[Problem details]: Your answer should be the lines below from the one with "27: (182, 252)" to the one with "56: (453, 450)", both included, given again exactly and with nothing added.

Items from a dataset:
==========

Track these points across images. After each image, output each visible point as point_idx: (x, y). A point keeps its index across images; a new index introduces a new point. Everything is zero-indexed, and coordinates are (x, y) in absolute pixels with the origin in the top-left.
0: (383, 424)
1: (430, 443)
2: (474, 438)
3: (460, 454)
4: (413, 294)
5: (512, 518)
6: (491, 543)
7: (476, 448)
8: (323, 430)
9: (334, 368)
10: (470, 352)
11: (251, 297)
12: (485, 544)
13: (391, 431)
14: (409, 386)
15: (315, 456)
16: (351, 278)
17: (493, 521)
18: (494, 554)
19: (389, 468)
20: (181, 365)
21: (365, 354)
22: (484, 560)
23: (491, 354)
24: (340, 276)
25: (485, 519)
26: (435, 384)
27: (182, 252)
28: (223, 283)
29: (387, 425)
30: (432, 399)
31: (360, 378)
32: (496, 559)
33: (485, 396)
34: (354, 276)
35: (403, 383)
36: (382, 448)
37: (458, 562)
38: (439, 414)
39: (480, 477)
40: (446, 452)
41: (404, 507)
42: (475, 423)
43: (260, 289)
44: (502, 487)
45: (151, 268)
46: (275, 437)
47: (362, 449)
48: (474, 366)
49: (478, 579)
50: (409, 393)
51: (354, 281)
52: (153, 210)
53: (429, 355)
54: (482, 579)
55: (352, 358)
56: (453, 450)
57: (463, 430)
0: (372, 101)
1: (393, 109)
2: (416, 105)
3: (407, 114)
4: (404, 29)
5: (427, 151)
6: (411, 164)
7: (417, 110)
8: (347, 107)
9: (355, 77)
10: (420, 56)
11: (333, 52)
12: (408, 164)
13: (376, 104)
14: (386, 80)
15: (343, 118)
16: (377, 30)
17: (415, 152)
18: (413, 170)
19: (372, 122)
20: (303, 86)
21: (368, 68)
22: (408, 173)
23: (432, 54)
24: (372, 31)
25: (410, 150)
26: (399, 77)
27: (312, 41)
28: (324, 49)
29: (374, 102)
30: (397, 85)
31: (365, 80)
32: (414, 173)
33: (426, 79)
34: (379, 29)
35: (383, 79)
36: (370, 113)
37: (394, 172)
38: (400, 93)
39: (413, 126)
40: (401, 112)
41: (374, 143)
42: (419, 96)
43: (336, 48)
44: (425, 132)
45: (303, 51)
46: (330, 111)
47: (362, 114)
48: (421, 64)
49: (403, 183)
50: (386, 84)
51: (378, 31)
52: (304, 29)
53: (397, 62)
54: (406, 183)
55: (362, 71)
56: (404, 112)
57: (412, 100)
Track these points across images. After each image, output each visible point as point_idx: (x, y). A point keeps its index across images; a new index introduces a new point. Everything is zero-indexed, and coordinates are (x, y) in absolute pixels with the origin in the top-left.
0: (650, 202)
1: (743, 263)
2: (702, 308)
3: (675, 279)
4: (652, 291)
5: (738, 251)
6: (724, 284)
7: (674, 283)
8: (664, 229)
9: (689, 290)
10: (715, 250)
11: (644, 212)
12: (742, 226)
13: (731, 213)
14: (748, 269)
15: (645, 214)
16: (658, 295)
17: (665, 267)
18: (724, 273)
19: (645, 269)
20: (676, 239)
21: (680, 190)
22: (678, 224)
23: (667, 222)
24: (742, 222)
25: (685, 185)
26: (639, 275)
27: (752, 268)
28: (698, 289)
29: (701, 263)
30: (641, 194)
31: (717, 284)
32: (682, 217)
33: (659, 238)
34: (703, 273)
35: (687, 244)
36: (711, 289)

==========

[Written answer]:
27: (182, 252)
28: (223, 283)
29: (387, 425)
30: (432, 399)
31: (360, 378)
32: (496, 559)
33: (485, 396)
34: (354, 276)
35: (403, 383)
36: (382, 448)
37: (458, 562)
38: (439, 414)
39: (480, 477)
40: (446, 452)
41: (404, 507)
42: (475, 423)
43: (260, 289)
44: (502, 487)
45: (151, 268)
46: (275, 437)
47: (362, 449)
48: (474, 366)
49: (478, 579)
50: (409, 393)
51: (354, 281)
52: (153, 210)
53: (429, 355)
54: (482, 579)
55: (352, 358)
56: (453, 450)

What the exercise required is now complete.